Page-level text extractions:
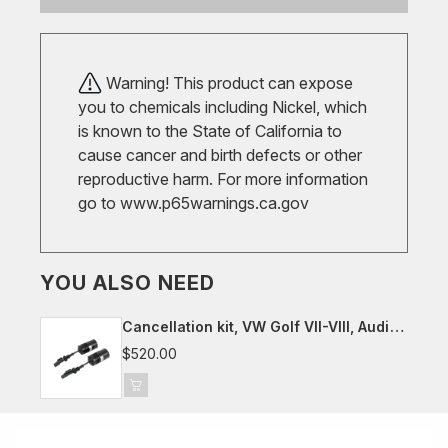
Warning! This product can expose
you to chemicals including Nickel, which
is known to the State of California to
cause cancer and birth defects or other
reproductive harm. For more information
go to
www.p65warnings.ca.gov
YOU ALSO NEED
Cancellation kit, VW Golf VII-VIII, Audi
8Y, Seat/Cupra Leon, Skoda Octavia
$520.00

## [Goal of the exercise]
Print the text lines from every row above word for word, leaving the pictures out of your answer.

## [Task solution]
Warning! This product can expose
you to chemicals including Nickel, which
is known to the State of California to
cause cancer and birth defects or other
reproductive harm. For more information
go to
www.p65warnings.ca.gov
YOU ALSO NEED
Cancellation kit, VW Golf VII-VIII, Audi
8Y, Seat/Cupra Leon, Skoda Octavia
$520.00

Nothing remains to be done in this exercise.